A few days later, Karl was due to pay off his quarterly debt at the inn. He and Giselle dug their small bag of savings out from under a stone at the back of the hearth. There was no way to reach the hoard without getting ashes all over oneself, which was the peasant couple’s way of being sure that neither of them dipped into the savings alone.

The small leather bag held some silver and copper coins saved from Karl’s occasional earnings, along with sixteen gold coins that remained from the inheritance which Giselle’s parents had left her several years before. Ever since Giselle got her inheritance, Karl had worked as little as possible. He thought of Giselle’s money as his own.

As was their custom, Karl and Giselle spread the coins out on the table and counted them together, a ritual they went through each time the coins appeared from beneath the stones of the hearth. The goose stood next to the table, watching with glittering eyes.

“Let me take a gold coin to the inn,” wheedled Karl when they were done counting. “Then I’ll have credit clear into the spring.”

“Very well,” said Giselle. “And I’ll take a gold coin to spend on gifts for the children.”

“One silver coin would be more than enough for them, woman!” snapped Karl. “The children are grown; they should take care of themselves!”

“It’s my gold, Karl. You should be grateful that I’m so foolishly generous to you.”

“Then I get some coppers as well,” shouted Karl. “I earned the copper and silver in the turnip harvest this fall!” Giselle nodded curtly, and slid two gold coins and three coppers to one side of the table. Leaning forward, the two peasants began telling the remaining coins back into the bag.

But now all at once the goose darted forward and gulped down the two gold coins, pumping her neck to get the hard metal disks all the way down from craw to crop to gizzard.

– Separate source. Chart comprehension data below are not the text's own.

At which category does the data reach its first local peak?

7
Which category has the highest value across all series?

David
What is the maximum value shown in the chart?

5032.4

“No, Goosey!” cried Giselle.

“Grab her,” said Karl, drawing his knife. “I’ll cut her open!” The goose made a frightened noise like a rusty metal hinge, and waddled rapidly out of Karl’s reach.

“Stop, Karl!” cried Giselle. “She can’t digest gold. The coins are safe in her stomach. It’s still four days until Xday. If we butcher Goosey now, her meat will spoil.”

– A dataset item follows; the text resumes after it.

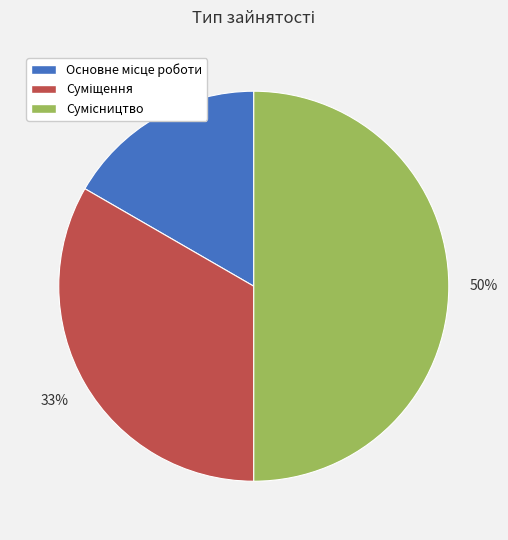

How many segments does this pie chart have?

3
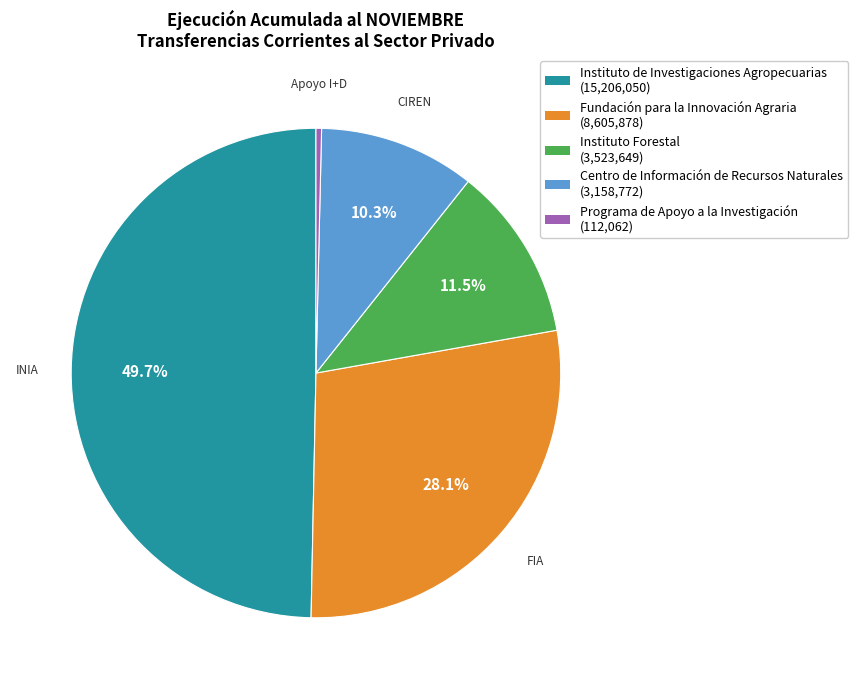

To the nearest percent, what percentage of the pie is Fundación para la Innovación Agraria?

28%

“What if she shits the coins into the street?”

“I’ll make a nest for her inside our hut,” said Giselle. “Anyway, haven’t you noticed? Goosey never shits. She just grows.”

“Well, nobody’s taking any
more
of our gold,” snapped Karl. He pocketed his three coppers, swept the remaining coins into the little sack, tied the sack tight, and crawled into the hearth to bury the sack again. “The inn’s coin and the children’s presents will have to wait until your precious goose is ready,” he told Giselle. And then Karl went down to the inn to spend his coppers.